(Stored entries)
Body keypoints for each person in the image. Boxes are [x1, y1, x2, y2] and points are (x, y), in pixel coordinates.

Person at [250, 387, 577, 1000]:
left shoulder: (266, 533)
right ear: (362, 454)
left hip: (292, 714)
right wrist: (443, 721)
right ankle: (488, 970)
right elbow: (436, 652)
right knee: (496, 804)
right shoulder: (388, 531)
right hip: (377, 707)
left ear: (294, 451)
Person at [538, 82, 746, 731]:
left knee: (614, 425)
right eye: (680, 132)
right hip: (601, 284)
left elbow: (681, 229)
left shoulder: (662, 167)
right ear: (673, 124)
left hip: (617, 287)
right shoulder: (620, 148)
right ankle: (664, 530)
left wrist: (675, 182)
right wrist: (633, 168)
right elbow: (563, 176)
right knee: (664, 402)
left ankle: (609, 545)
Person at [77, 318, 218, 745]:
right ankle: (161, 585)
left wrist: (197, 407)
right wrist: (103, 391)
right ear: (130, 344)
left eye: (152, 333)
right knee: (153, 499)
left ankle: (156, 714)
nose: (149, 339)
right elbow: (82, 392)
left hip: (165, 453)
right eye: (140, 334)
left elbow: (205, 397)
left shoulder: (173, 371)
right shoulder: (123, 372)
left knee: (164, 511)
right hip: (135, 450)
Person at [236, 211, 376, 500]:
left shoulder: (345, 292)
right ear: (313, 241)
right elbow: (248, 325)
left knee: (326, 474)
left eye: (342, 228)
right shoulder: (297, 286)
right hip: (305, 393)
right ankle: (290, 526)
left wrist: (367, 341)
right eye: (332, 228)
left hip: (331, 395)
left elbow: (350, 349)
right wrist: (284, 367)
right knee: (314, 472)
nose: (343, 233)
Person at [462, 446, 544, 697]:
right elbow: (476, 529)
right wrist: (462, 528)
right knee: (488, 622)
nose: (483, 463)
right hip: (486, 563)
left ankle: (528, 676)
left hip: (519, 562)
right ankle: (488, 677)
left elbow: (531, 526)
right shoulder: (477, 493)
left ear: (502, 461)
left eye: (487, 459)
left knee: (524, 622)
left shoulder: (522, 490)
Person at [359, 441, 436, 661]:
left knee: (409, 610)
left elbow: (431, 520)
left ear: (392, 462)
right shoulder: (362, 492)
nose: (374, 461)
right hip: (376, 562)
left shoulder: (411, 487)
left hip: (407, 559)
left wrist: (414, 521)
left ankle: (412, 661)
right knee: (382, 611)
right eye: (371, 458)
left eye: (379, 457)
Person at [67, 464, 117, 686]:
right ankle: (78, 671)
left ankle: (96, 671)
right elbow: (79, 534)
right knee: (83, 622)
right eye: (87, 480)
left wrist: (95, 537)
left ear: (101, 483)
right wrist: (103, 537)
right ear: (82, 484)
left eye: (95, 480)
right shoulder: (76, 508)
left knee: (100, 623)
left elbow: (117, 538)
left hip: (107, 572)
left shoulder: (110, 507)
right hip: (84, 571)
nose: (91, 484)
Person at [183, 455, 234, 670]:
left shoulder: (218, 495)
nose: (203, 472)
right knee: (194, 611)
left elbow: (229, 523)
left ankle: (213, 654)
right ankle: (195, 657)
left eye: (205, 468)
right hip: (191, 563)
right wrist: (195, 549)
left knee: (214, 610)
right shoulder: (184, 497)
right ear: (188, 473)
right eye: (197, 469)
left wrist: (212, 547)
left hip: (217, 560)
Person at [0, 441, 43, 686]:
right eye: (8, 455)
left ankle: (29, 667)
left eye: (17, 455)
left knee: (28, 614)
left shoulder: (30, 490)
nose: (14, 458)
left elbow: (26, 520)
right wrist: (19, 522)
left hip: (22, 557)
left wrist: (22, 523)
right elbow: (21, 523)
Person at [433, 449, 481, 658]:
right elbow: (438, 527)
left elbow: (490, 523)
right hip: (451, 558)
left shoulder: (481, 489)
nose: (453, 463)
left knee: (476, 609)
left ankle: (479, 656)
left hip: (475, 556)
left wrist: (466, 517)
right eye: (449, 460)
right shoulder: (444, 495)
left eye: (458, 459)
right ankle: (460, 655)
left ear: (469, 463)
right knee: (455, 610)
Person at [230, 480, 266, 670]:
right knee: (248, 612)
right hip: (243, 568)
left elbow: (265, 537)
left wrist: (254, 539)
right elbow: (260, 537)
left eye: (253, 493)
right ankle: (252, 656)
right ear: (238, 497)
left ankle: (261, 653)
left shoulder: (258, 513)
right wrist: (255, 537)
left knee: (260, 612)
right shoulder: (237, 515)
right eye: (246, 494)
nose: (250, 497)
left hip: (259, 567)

→ ABOUT THIS EXERCISE: Taking the lines above, repeat exactly those from the line that contains "left ear: (392, 462)" through the line that contains "right elbow: (79, 534)", and both of those lines as well. Include nothing else.

→ YOUR RESPONSE:
left ear: (392, 462)
right shoulder: (362, 492)
nose: (374, 461)
right hip: (376, 562)
left shoulder: (411, 487)
left hip: (407, 559)
left wrist: (414, 521)
left ankle: (412, 661)
right knee: (382, 611)
right eye: (371, 458)
left eye: (379, 457)
Person at [67, 464, 117, 686]:
right ankle: (78, 671)
left ankle: (96, 671)
right elbow: (79, 534)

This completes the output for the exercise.